In einigen Fällen entwickeln sie sich aber sogar zum Kult, wie die berühmte Firmenhymne von AirBerlin: „Die Nase im Wind, den Kunden im Sinn, und ein Lächeln stets mit drin.“ Sehen Sie selbst – und achten Sie auf die Extase der anwesenden Mitarbeiter:
Natürlich wurde „Im Blut Kerosin“ zunächst verspottet, war vermeintlich ein weiches Ziel für Schadenfreude – und wurde dann ein triumphaler, viraler Underground-Erfolg bei YouTube und anderswo. Und warum? Weil man sich als Geistes- und Kopfmensch erst einmal sehr, sehr gehen lassen muss, um in den Bewusstseitszustand zu geraten, den diese Lieder anstreben, aber dann. Aber dann. LSD oder, wie das AirBerlin-Video nahelegt, Koks ist nichts dagegen.
Die pychedelische Wirkung dieses Liedguts verströmt auch dieses Promo-Video eines Komponisten und Produzenten von Firmenhymnen. Eine der schönsten Kostproben von Hymnen auf dieser Website ist der Song für ein Unternehmen, das man vorher gar nicht mit der rockigen Textzeile „let’s break free“ in Zusammenhang gebracht hätte. Aber es geht: „Let’s break free with Südkemie“. Das ist keine der Leukämie verwandte Krankheit, sondern ein Chemieunternehmen mit bayerischem K statt des norddeutschen CH.
Auch Lehnwörter aus anderen Sprachen, etwa dem Französischen, lassen sich in diesem dem Deutschen ähnelndem Idiom problemlos erden sowie reimen, was der bodenständigen Kreissparkasse München Starnberg einen charmanten Refrain verleiht: „Der Erfolg ist oft so nah – mit Ideen und Angaschmah“ (geschrieben: Engagement). Und der Endreim wird sowieso grob überschätzt, wie im Fall der AHA! Einrichtungen GmbH aus Gersthofen: „Wenn Sie mal ’ne Einrichtung planen (A-HA!), sollten Sie AHA vorher fragen.“
Nicht zuletzt erbringen Firmenhymnen den Beweis, dass sich selbst die in unseren Zeiten vermeintlich absolut Unbesingbaren besingen lassen: Banken und Versicherungen. Das heißt, nicht Eingeweihten erschließt es sich vermutlich zunächst gar nicht, dass es im folgenden Song um einen Lebensversicherer geht. Es ist aber ja auch eine Hymne auf den Teamgeist der Belegschaft, also ein reines Insider-Ding: „LV 1871 heißt Know-how mit Tradition, Wachstum und Erfolg ist unsere Zukunftsvision“. LV 1871, das ist die Lebensversicherung von 1871 a.G. aus München. So etwas muss man erst mal schmissig intoniert bekommen.

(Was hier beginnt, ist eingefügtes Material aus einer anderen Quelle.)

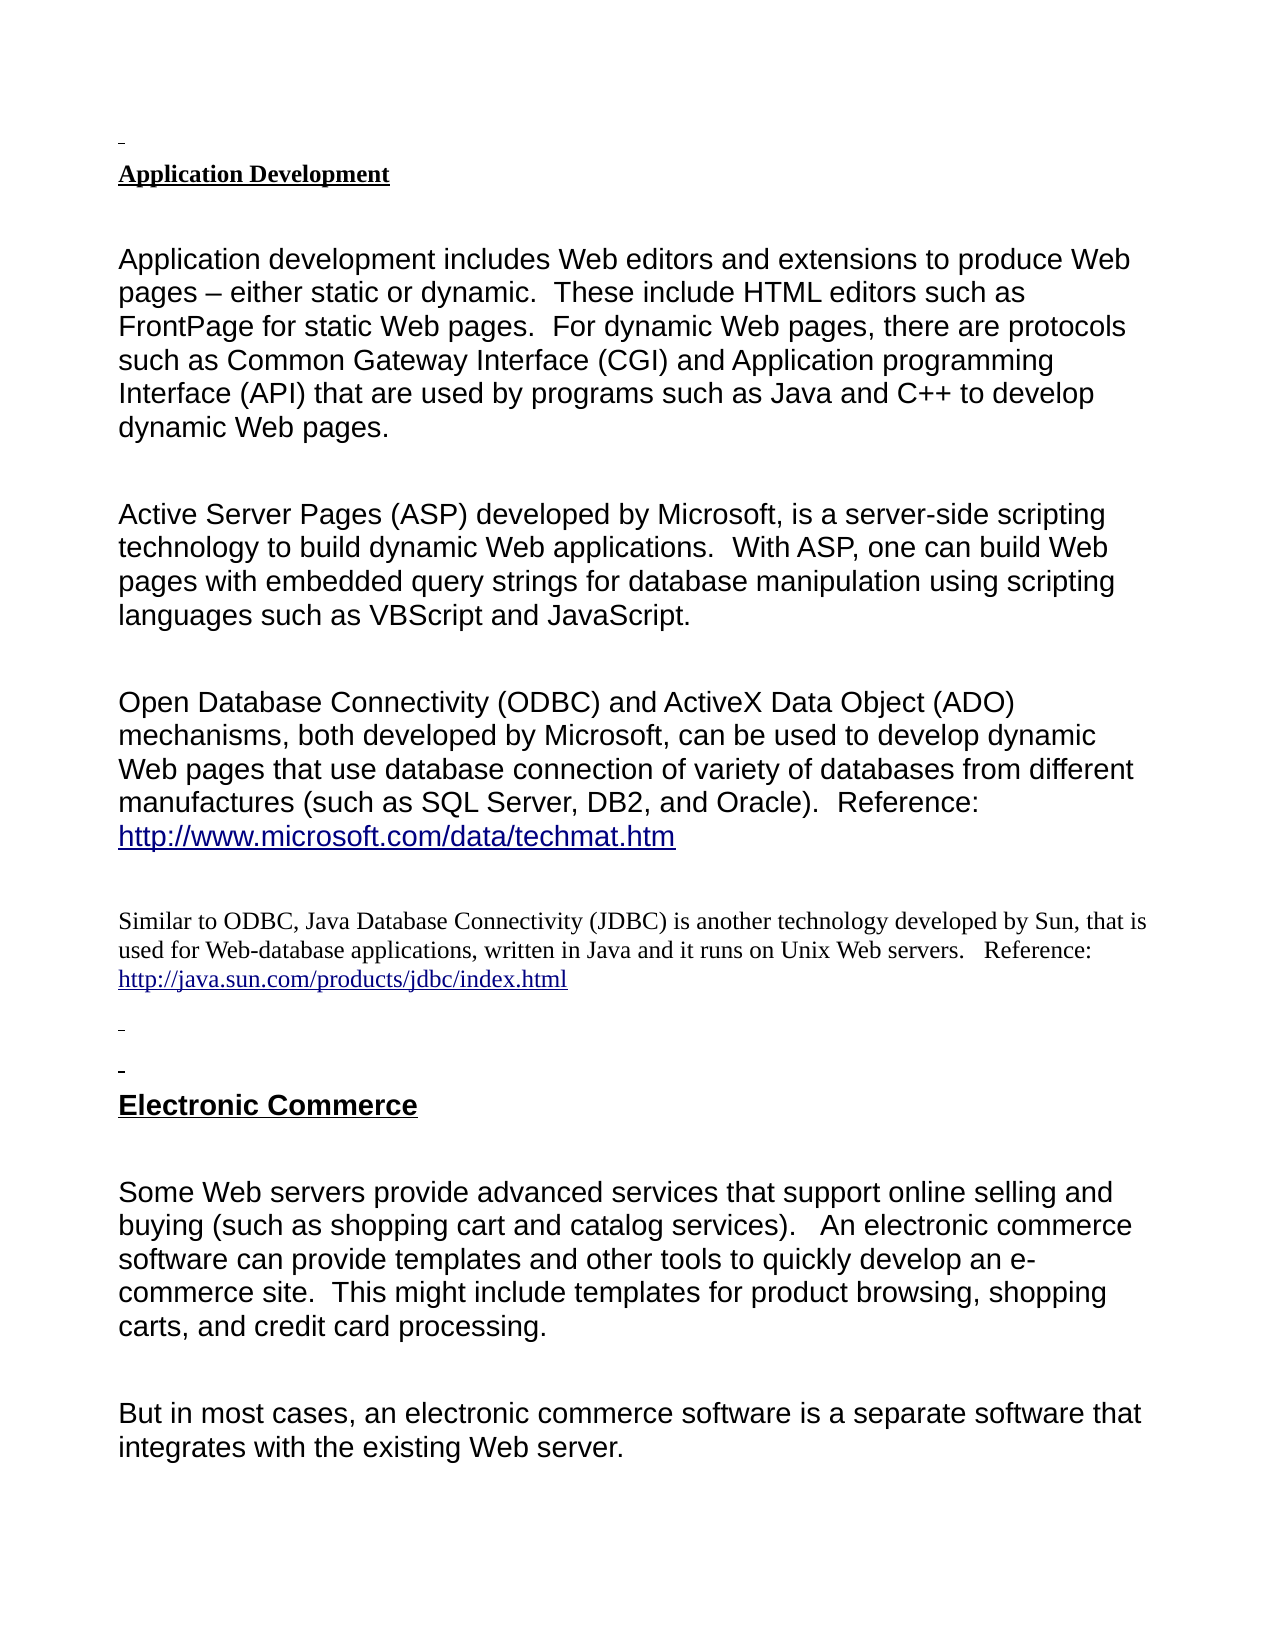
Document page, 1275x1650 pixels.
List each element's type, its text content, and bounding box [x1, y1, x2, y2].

text But in most cases, an electronic commerce software is a separate software that integrates with the existing Web server. [118, 1396, 1157, 1463]
text Electronic Commerce [118, 1087, 1157, 1121]
text Application Development [118, 159, 1157, 188]
text Open Database Connectivity (ODBC) and ActiveX Data Object (ADO) mechanisms, both developed by Microsoft, can be used to develop dynamic Web pages that use database connection of variety of databases from different manufactures (such as SQL Server, DB2, and Oracle). Reference: http://www.microsoft.com/data/techmat.htm [118, 685, 1157, 852]
text Active Server Pages (ASP) developed by Microsoft, is a server-side scripting technology to build dynamic Web applications. With ASP, one can build Web pages with embedded query strings for database manipulation using scripting languages such as VBScript and JavaScript. [118, 497, 1157, 631]
text Some Web servers provide advanced services that support online selling and buying (such as shopping cart and catalog services). An electronic commerce software can provide templates and other tools to quickly develop an e-commerce site. This might include templates for product browsing, shopping carts, and credit card processing. [118, 1175, 1157, 1342]
text [118, 1476, 1157, 1509]
text Application development includes Web editors and extensions to produce Web pages – either static or dynamic. These include HTML editors such as FrontPage for static Web pages. For dynamic Web pages, there are protocols such as Common Gateway Interface (CGI) and Application programming Interface (API) that are used by programs such as Java and C++ to develop dynamic Web pages. [118, 242, 1157, 443]
text Similar to ODBC, Java Database Connectivity (JDBC) is another technology developed by Sun, that is used for Web-database applications, written in Java and it runs on Unix Web servers. Reference: http://java.sun.com/products/jdbc/index.html [118, 906, 1157, 992]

Eine Hymne auf die HypoVereinsbank vertont interessanterweise die Frage, die viele von uns bei der Lektüre des Wirtschaftsteils inzwischen wahrscheinlich auch gerne beantwortet bekämen: „Are you ready for adventure, are you ready for something strange?“ Die Belegschaft, die das Wort für Wort mitgrölen kann, ist es jedenfalls.
Im Abspann seines Eigenwerbung-Videos auf der Homepage macht der Firmenhymnenkomponist ein schwer abzulehnendes Angebot: „Wir kommen auch zu Ihnen.“ Ich persönlich wäre auf der Ergebnis eines Hausbesuchs bei Heckler & Koch gespannt.

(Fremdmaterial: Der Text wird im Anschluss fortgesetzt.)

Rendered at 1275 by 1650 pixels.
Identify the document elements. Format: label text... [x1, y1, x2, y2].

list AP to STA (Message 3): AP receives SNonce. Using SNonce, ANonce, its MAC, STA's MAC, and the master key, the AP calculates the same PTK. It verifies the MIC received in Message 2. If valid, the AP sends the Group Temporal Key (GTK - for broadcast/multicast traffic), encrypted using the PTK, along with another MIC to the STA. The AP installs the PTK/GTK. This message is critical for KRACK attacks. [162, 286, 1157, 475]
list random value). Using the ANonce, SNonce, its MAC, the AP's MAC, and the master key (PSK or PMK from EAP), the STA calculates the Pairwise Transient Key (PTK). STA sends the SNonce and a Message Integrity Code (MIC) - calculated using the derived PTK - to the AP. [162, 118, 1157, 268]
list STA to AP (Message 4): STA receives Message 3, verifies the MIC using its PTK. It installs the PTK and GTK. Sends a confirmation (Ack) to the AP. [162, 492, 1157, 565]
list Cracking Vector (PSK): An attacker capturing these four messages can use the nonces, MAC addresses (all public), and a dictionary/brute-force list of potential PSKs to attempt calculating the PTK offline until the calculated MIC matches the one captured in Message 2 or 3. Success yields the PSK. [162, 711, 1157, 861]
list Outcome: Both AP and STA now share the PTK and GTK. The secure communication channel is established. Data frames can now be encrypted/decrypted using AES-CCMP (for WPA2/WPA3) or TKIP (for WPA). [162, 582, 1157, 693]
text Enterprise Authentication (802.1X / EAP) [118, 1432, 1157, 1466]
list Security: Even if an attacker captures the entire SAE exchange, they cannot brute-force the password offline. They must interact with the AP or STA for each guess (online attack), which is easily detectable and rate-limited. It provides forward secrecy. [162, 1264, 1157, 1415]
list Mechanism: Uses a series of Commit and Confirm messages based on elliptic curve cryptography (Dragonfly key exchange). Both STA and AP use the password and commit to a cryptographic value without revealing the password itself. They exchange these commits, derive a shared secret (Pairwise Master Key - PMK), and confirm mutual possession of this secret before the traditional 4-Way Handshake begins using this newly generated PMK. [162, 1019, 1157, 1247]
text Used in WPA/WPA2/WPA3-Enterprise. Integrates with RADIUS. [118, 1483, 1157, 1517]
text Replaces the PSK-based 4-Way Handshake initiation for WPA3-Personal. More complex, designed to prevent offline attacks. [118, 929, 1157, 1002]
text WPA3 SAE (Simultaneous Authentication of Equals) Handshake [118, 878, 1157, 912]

Zwei Jahre sind vergangen, doch es wird munter weiter gesungen…
http://www.openmindfestival.at/?p=451
Firmenhymnen! Eine unterschätzte Musiksparte. Danke für diese Quelle! Als Gegengift empfehle ich den CON-Dental-Song (»unser Job, das sind die Lücken / um sie mit Zähnen zu bestücken«), der allerdings woanders herzukommen scheint.